● DATA PROVIDED:
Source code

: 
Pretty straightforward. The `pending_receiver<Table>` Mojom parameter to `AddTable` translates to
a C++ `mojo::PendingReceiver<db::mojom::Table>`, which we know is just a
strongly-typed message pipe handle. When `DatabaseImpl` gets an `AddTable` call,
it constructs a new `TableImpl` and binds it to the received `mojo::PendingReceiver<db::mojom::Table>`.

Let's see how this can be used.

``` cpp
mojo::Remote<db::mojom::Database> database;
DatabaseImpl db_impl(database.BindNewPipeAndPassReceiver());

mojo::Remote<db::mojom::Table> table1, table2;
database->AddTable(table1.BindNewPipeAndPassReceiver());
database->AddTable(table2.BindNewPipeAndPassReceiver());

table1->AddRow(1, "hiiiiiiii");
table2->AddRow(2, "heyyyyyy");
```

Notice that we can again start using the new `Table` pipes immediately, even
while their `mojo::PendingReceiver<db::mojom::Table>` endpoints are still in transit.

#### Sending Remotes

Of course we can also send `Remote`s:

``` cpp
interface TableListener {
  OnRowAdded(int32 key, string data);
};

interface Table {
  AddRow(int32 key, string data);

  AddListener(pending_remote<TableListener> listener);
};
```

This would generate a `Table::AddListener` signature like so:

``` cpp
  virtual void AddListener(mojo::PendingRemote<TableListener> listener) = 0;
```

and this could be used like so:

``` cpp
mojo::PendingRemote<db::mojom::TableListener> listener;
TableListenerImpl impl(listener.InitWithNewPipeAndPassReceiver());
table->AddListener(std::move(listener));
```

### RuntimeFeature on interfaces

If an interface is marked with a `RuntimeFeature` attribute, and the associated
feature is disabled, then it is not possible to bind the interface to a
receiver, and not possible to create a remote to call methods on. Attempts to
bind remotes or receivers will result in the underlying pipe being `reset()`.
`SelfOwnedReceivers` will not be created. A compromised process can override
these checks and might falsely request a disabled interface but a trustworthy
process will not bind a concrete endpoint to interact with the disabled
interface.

==

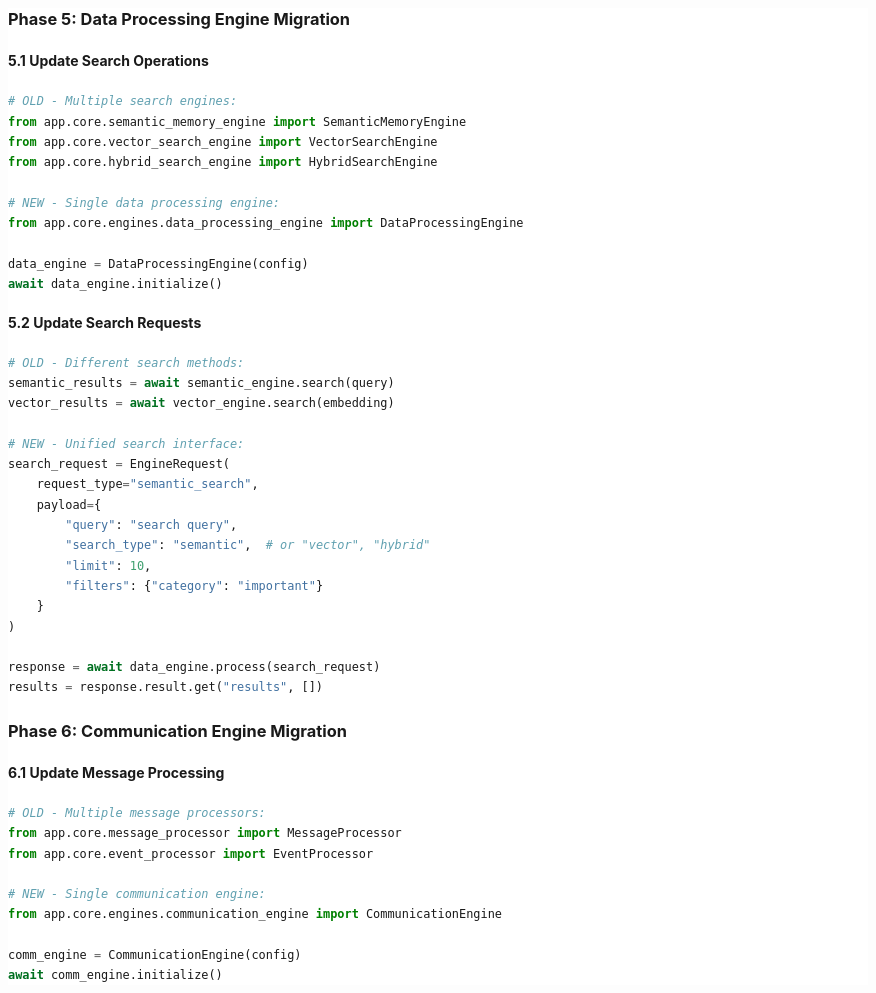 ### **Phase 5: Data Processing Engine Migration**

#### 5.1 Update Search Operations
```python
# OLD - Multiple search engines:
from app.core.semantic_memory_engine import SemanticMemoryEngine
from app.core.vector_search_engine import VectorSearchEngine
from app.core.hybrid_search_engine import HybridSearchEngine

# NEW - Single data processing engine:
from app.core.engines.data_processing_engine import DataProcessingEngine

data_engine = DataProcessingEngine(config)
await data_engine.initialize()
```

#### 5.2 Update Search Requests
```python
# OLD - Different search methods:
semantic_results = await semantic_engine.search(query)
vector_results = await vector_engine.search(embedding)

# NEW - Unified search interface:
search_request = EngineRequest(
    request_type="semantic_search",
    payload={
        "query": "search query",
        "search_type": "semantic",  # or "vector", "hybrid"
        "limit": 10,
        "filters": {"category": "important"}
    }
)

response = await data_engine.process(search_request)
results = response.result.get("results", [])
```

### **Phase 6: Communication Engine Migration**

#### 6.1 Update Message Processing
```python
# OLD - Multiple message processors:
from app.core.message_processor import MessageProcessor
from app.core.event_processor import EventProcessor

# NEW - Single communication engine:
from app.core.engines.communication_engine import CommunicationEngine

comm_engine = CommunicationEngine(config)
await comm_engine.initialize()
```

● ABOUT THIS TASK:
Look through the entries above, and wherever a line holds the string "BindNewPipeAndPassReceiver", copy it.

● WRITTEN SOLUTION:
DatabaseImpl db_impl(database.BindNewPipeAndPassReceiver());
database->AddTable(table1.BindNewPipeAndPassReceiver());
database->AddTable(table2.BindNewPipeAndPassReceiver());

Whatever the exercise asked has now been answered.